- Task directions
Say nothing but the number of lines below in which the string "запыты" appears.

Segment Start: Records for processing

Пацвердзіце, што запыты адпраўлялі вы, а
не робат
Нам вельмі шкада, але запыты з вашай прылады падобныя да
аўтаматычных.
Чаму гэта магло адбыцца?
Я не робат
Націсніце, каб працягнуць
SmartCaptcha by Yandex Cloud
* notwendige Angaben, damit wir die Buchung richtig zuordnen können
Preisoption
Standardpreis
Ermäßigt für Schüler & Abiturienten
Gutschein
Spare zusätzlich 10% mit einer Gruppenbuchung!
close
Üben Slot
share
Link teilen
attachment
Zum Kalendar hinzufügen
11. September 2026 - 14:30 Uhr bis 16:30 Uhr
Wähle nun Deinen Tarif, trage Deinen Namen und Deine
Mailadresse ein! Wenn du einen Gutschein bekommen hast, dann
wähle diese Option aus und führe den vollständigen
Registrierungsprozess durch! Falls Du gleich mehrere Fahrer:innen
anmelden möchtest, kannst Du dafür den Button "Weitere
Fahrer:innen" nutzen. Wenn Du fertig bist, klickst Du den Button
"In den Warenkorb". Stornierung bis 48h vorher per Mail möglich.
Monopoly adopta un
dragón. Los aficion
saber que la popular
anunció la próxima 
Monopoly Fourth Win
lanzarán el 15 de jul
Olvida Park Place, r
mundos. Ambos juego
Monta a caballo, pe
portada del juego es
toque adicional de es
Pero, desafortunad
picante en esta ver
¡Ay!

Segment End: Records for processing
Segment Start: Records for processing

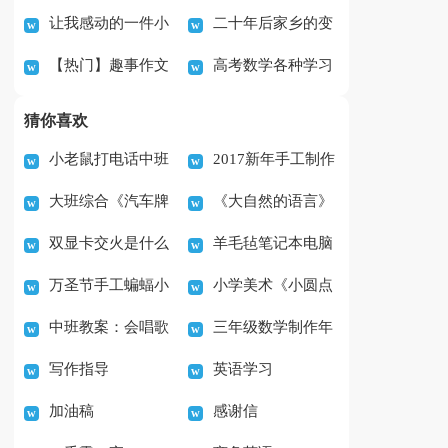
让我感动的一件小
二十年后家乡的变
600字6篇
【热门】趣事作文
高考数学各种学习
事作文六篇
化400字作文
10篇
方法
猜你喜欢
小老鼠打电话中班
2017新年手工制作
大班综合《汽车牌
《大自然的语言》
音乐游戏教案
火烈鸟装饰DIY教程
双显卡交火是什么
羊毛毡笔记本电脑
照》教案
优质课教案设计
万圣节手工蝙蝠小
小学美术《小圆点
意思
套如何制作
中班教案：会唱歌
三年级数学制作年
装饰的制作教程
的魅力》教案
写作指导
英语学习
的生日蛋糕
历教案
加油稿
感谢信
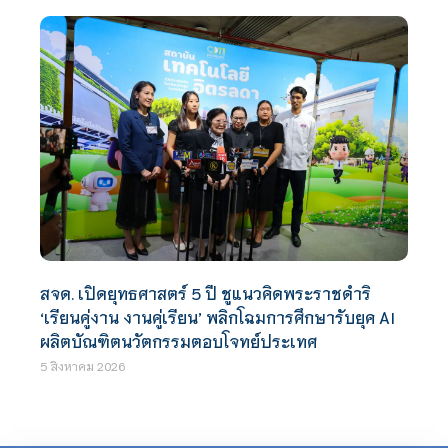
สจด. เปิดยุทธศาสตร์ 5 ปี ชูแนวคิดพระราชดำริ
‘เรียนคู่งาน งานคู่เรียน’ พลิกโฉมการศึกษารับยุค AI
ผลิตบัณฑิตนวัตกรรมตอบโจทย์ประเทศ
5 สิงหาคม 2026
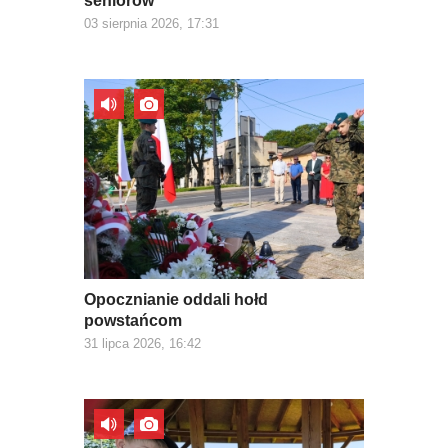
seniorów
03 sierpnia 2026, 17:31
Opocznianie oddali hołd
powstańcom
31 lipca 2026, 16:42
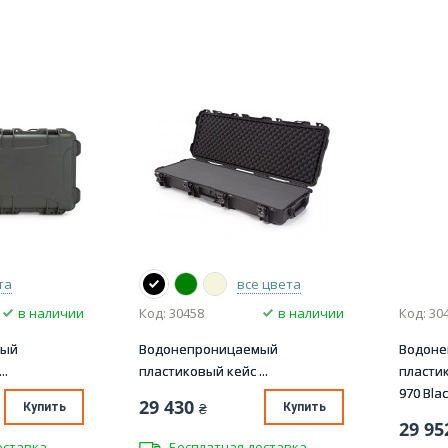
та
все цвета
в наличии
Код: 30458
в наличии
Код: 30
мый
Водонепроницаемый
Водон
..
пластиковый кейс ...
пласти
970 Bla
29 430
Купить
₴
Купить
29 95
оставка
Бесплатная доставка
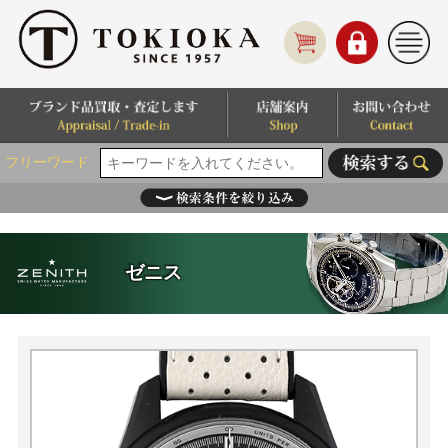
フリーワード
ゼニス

Segment End: Records for processing

- Written response
2